**Extracted text:**
┏━━
Researchers target disease-carrying bighorn sheep in Idaho
LEWISTON, Idaho — Faint beeps picked up by a transceiver alert Frances Cassirer to the nearby presence of bighorn sheep, but the animals are momentarily invisible.
Their tawny bodies and white rumps are a perfect match for the conditions in the Asotin Creek canyon. The mix of patchy snow, dry grass, sage brush and basalt outcroppings make the animals melt into the landscape.
“It’s the Bev Doolittle effect,” she said, referencing the artist known for landscape paintings sprinkled with animals that are, at first glance, hidden by their markings.
The Idaho Department of Fish and Game wildlife biologist and bighorn sheep researcher lifts a set of binoculars to her eyes, scans a hillside and quickly finds the camouflaged animals wandering up the canyon. The 11 sheep — two rams, three lambs and six radio-collared ewes — are part of the Asotin band that Cassirer is closely monitoring.
State wildlife agencies from Idaho, Washington and Oregon work cooperatively to manage sheep herds in and around Hells Canyon. That includes putting collars on some of the animals. The collars transmit tracking signals, allowing biologists with receivers to find them.
The Asotin herd was once an anomaly. For years, its members remained healthy and free of the pneumonia that has stricken so many bighorn sheep herds in the region and elsewhere across the Western United States. But that changed in 2012. The pathogen was introduced to the herd and as many as a third of its members died.
Cassirer, who has spent her career at the forefront of research attempting to understand the disease that is passed to wild sheep from their domestic cousins, is leading a study to see if intervention from wildlife managers can shorten the time it takes for bighorn populations to recover from initial infections.
The study revolves around identifying and removing the bighorn equivalents of Mary Mallon. The cook, better known as Typhoid Mary, was quarantined by New York health officials in the early 1900s after she was identified as a carrier of typhoid fever.
Cassirer said when pneumonia first hits a bighorn herd, it is passed from sheep to sheep, often killing many of them. Those that survive become immune, but the disease doesn’t go away. Years following an initial outbreak, it often continues to hammer away at herds by infecting lambs.
“We think once it gets into a population it’s the females that keep it there. We think the ewes get some immunity and the lambs don’t,” she said. “The (ewes) that don’t die, they not only get immunity, they get rid of the pathogen. But some are like Typhoid Mary; they get immunity but they carry the pathogen.”
A carrier can infect her lamb, which then has the ability through play to pass the sickness to other lambs.
“It’s like a sick kid in day care,” she said.
┗━━
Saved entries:
┏━━
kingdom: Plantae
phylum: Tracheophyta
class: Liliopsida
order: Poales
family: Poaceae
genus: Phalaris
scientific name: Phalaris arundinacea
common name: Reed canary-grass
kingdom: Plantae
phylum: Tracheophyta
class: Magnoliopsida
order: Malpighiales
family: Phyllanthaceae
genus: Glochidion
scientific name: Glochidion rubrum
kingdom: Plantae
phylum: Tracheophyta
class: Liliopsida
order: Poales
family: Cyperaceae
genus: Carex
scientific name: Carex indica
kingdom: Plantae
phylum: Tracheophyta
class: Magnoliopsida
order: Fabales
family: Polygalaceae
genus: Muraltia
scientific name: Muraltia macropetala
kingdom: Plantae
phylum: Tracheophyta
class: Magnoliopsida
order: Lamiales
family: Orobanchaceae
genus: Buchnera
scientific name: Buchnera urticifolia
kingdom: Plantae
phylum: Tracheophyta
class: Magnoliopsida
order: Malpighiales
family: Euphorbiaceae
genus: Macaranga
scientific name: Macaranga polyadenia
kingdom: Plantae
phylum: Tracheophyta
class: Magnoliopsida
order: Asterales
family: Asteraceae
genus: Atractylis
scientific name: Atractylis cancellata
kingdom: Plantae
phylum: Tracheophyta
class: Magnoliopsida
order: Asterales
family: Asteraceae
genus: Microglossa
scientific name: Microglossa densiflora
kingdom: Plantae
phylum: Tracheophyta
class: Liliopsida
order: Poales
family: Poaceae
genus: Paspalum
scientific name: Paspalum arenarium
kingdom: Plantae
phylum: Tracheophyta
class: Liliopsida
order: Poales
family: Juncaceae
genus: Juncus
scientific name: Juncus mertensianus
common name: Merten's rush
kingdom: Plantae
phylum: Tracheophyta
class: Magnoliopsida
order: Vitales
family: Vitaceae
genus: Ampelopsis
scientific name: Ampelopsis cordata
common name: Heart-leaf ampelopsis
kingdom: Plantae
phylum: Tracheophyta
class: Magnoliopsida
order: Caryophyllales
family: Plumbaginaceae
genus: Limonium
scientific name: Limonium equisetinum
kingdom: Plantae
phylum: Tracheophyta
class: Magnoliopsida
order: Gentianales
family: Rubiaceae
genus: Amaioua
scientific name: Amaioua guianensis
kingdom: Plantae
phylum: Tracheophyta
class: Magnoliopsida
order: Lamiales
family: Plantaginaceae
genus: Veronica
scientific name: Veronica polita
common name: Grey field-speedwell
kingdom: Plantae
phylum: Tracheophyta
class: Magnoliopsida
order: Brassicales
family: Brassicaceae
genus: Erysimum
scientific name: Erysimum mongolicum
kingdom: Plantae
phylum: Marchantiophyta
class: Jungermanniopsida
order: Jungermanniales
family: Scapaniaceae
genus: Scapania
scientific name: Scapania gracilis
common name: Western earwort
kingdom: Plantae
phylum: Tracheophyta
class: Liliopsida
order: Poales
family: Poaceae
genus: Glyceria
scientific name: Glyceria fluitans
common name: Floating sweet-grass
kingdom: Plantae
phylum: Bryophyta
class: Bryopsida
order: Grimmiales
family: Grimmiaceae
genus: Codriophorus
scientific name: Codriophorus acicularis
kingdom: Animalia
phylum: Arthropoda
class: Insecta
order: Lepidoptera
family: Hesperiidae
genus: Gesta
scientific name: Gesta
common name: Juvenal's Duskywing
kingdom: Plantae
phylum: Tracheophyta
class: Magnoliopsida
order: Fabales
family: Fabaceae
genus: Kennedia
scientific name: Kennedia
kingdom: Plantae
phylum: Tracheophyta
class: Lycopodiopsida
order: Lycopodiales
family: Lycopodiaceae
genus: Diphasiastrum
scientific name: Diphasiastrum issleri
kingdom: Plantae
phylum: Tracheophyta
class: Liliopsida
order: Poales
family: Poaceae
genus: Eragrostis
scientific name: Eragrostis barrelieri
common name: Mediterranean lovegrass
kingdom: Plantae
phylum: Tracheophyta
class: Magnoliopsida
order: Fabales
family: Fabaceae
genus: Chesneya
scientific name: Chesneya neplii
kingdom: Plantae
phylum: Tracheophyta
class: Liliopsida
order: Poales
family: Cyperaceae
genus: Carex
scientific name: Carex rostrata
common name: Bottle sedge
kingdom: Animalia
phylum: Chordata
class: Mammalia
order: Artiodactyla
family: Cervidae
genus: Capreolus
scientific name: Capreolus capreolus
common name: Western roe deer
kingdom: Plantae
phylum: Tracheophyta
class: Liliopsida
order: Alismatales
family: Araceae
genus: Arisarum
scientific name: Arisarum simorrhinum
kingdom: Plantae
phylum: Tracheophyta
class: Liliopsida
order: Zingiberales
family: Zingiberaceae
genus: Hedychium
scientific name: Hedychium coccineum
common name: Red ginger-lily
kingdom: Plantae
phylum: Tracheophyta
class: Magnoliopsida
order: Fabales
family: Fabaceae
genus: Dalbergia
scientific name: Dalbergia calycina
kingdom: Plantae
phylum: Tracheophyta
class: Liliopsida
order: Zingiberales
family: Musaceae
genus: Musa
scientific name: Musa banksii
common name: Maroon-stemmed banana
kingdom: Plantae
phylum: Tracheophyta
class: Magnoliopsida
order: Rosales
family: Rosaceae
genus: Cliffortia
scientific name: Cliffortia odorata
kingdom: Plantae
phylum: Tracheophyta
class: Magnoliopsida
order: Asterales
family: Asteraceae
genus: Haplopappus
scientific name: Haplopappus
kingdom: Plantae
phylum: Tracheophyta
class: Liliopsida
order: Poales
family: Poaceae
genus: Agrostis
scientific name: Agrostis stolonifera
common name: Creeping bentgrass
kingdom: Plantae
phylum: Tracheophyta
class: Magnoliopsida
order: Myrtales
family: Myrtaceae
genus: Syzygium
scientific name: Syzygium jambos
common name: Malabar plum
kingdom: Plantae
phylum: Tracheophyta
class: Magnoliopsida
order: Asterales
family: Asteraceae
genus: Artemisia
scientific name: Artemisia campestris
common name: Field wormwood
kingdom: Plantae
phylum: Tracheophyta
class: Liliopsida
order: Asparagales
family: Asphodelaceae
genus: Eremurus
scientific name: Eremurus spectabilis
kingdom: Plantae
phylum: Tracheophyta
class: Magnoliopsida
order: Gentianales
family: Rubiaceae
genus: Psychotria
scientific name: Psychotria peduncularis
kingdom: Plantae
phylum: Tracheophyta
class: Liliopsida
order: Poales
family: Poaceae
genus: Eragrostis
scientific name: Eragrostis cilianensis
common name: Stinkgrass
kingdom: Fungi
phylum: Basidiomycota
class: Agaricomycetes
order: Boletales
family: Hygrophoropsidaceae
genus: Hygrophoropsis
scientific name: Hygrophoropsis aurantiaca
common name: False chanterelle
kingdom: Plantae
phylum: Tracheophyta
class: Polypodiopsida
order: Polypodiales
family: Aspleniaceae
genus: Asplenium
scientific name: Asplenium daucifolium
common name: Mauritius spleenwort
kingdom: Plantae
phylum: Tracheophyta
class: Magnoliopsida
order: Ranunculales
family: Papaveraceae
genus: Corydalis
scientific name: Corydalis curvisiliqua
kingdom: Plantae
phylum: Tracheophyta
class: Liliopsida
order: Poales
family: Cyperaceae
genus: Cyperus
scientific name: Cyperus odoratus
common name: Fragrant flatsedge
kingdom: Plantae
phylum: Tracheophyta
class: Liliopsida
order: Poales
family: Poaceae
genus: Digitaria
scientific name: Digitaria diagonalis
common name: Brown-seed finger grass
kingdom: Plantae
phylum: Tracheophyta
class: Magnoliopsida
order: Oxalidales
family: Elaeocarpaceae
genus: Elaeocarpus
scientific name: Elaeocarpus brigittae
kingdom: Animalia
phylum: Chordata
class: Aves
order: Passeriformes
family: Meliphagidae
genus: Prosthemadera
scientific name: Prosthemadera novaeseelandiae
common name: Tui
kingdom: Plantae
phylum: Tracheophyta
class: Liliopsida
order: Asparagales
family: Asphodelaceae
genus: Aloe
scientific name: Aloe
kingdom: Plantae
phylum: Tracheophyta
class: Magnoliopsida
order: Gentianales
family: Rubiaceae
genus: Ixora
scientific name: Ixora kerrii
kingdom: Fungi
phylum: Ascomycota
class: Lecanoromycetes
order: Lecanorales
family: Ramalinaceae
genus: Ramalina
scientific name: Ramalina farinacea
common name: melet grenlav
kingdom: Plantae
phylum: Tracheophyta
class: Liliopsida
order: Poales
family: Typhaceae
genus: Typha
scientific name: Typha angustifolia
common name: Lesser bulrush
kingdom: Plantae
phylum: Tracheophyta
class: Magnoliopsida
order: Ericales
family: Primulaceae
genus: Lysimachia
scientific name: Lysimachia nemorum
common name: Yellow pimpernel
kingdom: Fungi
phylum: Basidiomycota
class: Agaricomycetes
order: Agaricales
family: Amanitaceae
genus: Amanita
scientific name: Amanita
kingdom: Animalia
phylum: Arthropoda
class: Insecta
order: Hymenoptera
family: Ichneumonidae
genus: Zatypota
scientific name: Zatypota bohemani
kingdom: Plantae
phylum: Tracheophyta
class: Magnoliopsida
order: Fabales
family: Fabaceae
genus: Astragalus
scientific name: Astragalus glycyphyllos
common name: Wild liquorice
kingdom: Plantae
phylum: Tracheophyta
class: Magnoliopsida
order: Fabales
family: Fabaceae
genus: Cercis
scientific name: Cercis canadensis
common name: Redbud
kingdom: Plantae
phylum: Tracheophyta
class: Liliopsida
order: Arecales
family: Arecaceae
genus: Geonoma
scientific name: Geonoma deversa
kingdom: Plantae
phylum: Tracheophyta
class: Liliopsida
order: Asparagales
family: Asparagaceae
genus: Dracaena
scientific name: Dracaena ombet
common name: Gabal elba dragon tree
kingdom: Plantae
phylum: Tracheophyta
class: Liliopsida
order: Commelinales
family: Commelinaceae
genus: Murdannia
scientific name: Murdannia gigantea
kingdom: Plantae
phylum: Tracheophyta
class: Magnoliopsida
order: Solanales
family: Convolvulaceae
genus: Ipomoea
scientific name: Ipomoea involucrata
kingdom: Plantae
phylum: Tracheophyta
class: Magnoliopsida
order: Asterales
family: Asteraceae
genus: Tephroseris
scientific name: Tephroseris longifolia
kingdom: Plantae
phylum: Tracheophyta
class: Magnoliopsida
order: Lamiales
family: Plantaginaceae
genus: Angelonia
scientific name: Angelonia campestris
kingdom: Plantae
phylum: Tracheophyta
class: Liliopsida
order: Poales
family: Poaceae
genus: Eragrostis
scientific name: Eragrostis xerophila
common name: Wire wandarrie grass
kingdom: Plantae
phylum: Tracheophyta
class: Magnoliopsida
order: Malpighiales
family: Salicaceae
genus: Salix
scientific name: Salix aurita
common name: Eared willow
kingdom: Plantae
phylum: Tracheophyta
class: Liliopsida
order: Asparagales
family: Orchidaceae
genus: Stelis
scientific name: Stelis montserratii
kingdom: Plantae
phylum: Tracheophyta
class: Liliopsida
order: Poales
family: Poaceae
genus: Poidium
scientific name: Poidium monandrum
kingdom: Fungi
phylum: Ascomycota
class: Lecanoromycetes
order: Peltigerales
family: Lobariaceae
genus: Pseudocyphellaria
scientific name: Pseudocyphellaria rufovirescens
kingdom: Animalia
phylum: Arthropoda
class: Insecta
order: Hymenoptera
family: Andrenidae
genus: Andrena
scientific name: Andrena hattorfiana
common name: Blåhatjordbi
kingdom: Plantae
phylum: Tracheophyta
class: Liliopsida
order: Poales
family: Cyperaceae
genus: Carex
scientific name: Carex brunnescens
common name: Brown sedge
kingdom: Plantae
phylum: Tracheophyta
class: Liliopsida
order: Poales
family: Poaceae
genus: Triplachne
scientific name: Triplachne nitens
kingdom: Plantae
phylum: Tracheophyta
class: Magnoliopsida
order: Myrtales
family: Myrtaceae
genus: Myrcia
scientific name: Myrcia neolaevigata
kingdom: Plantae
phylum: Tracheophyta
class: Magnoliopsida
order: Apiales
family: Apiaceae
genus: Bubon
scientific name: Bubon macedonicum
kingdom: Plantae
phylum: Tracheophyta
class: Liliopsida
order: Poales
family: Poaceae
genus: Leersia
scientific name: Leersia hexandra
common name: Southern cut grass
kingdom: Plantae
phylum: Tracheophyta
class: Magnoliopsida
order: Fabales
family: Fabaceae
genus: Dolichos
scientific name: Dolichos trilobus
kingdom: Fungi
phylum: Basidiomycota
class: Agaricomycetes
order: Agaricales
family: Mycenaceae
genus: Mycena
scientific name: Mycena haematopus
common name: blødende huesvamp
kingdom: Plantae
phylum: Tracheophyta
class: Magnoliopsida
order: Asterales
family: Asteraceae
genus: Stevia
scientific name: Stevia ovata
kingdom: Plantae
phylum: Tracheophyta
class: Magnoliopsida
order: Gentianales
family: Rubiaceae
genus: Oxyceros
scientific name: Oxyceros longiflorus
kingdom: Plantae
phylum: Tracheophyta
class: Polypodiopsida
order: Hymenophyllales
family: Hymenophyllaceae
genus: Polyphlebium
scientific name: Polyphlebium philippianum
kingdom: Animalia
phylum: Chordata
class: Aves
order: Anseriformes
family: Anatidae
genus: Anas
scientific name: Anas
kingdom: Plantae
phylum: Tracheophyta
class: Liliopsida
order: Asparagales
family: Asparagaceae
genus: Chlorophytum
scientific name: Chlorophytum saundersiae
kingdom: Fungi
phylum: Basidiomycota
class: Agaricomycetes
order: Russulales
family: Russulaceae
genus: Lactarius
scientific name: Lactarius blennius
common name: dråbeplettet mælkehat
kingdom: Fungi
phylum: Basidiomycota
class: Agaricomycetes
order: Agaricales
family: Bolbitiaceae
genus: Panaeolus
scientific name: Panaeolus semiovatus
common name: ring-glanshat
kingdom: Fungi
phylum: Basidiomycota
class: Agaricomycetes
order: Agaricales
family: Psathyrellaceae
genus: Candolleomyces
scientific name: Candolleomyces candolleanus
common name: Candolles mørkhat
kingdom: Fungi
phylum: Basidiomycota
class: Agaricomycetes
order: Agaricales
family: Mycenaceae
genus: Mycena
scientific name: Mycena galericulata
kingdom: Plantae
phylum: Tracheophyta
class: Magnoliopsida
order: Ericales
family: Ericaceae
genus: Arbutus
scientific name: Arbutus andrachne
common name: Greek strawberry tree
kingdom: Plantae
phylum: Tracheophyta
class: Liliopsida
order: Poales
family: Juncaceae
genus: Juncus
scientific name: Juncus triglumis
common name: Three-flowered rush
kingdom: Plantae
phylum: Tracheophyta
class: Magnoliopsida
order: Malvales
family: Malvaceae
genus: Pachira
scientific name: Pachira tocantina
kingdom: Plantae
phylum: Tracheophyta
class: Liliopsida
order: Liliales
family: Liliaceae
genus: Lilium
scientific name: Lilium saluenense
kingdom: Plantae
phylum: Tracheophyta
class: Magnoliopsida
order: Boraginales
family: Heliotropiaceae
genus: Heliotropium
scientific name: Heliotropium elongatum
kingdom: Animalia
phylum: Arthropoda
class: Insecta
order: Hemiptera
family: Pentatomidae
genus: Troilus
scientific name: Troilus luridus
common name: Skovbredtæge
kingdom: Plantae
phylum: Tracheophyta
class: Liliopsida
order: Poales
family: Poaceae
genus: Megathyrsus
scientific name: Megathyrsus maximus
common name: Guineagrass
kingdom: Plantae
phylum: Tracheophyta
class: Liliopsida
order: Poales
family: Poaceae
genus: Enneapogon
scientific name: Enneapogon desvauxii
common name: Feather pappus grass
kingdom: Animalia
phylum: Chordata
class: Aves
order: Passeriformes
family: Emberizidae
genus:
┗━━
**About this exercise:** Reproduce word for word the passage of the bighorn sheep article between "The Asotin herd" and "its members died.", inclusive.

**Result of the exercise:**
The Asotin herd was once an anomaly. For years, its members remained healthy and free of the pneumonia that has stricken so many bighorn sheep herds in the region and elsewhere across the Western United States. But that changed in 2012. The pathogen was introduced to the herd and as many as a third of its members died.